━━━ TEXT PROVIDED
Blocking State Transfer

The StateTransferManager component will use the view callbacks provided by the CacheViewsManager instead of the JGroups channel in order to trigger state transfer. This will ensure that the "old" consistent hash and "new" consistent hash are the same on all the nodes.

Delayed view callbacks will mean that at any given time some of the owners of a key may be stopped, so the DistributionInterceptor/ReplicationInterceptor will need to complete a write operation successfully in that case.

With the current state transfer algorithm, all write operations are blocked during state transfer. Incoming write operations will reply with a StateTransferInProgressException and the originator will have to retry the operation after the state transfer has finished.

Non-blocking state transfer / lock transfer

See non-blocking state transfer designs for more details.

Comments

Manik Surtani

  • Is this pluggable policy (cooldown, max joiners and leavers, etc) scheduled for 5.1? And if so, for BETA1? Or is it better to split this into a separate JIRA for later?

  • Manual rehashing should also be a separate JIRA so we can split it out/defer if necessary.

  • Manual rehash control should be JMX only. JBoss AS admin console hooks into JMX.
━━━━━━
TASK 1:
From the state transfer design notes, transcribe the passage that begins at the words "See non-blocking state" and stops after the words "out/defer if necessary.".
TASK 2:
Continue the state transfer design notes from the point where they stop.
━━━ SUPPLIED INFORMATION
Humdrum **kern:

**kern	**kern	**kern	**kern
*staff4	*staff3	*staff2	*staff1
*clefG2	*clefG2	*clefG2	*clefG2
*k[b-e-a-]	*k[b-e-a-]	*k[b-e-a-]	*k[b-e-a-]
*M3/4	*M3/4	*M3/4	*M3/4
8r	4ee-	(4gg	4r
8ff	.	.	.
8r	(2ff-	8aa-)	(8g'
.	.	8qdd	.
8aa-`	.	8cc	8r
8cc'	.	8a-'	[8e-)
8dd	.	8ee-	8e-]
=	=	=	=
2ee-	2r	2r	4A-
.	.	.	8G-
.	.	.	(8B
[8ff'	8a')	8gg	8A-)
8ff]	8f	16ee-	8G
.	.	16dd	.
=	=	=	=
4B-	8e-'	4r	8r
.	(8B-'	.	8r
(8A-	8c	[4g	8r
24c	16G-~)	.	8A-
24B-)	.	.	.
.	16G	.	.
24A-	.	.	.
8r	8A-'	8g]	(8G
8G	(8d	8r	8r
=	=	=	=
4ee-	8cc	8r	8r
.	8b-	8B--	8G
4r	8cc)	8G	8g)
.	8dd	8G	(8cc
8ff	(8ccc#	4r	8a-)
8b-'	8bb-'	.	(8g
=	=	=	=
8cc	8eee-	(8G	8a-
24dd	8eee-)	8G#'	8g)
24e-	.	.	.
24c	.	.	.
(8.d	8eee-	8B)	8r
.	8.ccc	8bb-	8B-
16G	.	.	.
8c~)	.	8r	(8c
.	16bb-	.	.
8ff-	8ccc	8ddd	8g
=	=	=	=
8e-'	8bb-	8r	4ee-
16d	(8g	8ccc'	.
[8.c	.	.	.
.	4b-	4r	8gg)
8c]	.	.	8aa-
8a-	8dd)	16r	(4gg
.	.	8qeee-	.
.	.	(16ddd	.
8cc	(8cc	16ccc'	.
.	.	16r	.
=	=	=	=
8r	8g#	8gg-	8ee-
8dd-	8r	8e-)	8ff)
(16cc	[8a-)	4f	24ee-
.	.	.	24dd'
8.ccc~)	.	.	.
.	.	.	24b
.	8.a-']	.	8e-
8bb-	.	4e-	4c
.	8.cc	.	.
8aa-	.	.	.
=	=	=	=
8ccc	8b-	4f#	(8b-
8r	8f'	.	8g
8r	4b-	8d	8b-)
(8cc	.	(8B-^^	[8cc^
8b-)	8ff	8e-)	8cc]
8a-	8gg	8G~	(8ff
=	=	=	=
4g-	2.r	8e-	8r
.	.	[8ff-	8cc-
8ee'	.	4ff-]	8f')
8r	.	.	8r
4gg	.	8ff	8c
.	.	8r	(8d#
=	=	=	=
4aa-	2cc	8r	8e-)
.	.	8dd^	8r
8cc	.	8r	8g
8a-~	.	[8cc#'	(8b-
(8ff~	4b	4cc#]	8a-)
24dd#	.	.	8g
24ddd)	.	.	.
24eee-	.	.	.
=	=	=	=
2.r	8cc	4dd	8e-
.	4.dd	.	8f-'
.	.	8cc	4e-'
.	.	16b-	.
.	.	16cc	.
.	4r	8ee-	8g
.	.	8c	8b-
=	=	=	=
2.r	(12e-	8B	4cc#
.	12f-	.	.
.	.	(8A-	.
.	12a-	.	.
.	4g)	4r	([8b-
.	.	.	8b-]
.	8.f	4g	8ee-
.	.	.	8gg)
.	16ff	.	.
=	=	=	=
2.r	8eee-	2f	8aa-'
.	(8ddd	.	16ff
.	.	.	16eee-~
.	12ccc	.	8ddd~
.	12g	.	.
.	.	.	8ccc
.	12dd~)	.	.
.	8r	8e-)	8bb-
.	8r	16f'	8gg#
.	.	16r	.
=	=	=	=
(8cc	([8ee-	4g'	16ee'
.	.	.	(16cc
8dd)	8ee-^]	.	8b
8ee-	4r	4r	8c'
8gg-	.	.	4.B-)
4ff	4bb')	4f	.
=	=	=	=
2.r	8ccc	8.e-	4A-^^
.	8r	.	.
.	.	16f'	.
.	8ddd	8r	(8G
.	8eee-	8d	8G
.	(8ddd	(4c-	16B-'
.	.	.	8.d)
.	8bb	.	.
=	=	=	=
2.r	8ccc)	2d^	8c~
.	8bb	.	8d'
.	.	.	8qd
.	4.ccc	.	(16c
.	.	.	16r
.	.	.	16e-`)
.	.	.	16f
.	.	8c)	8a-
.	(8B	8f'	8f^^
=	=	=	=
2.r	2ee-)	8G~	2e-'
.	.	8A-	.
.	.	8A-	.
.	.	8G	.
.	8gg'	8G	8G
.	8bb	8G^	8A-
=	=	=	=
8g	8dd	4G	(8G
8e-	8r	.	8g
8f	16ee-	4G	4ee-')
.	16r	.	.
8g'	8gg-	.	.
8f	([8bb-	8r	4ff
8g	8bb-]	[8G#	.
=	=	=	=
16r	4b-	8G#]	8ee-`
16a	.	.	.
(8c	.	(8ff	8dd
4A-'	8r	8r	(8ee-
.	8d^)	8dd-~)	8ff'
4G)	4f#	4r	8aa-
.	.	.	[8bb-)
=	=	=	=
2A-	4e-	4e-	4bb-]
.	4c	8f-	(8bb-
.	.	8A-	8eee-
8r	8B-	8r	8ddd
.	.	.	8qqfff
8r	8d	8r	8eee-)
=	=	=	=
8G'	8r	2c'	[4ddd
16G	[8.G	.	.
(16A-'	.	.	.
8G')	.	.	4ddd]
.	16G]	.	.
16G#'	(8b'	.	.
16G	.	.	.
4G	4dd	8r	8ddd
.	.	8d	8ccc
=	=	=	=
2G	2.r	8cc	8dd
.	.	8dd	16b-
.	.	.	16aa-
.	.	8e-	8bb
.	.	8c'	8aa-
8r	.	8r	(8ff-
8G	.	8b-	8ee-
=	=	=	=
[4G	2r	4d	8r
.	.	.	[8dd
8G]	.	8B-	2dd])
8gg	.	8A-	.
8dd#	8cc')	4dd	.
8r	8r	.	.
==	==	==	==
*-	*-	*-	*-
━━━━━━
EXPECTED OUTPUT 1:
See non-blocking state transfer designs for more details.

Comments

Manik Surtani

  • Is this pluggable policy (cooldown, max joiners and leavers, etc) scheduled for 5.1? And if so, for BETA1? Or is it better to split this into a separate JIRA for later?

  • Manual rehashing should also be a separate JIRA so we can split it out/defer if necessary.

EXPECTED OUTPUT 2:
  • Class loading and cache managers per JBoss AS application: the problem you mentioned can be solved by injecting the same CacheViewsManager instance into each of the CacheManagers created. The same way the same JChannel instance is injected. This will mean the CacheViewsManager logic can remain in Infinispan and still work in this setup.

  • Non-blocking state transfer should be a separate JIRA as well.

  • Locking: you say each cache has a view change lock. Should this be each cache, or cache manager? Or cache view manager?

Dan Berindei (in response to Manik Surtani)

  • Pluggable policy: it’s not scheduled for 5.1, I’ll create a separate JIRA.

  • Manual rehashing: there’s already ISPN-1394

  • I might be wrong, but I think AS7 is no longer starting the JMX subsystem by default.

  • Injecting the same CacheViewsManager in all application: this sounds much simpler than what I had in mind.

  • I’ll create the JIRA.

  • I’d say each cache, because I don’t want to block anything on an running cache while starting up a new one.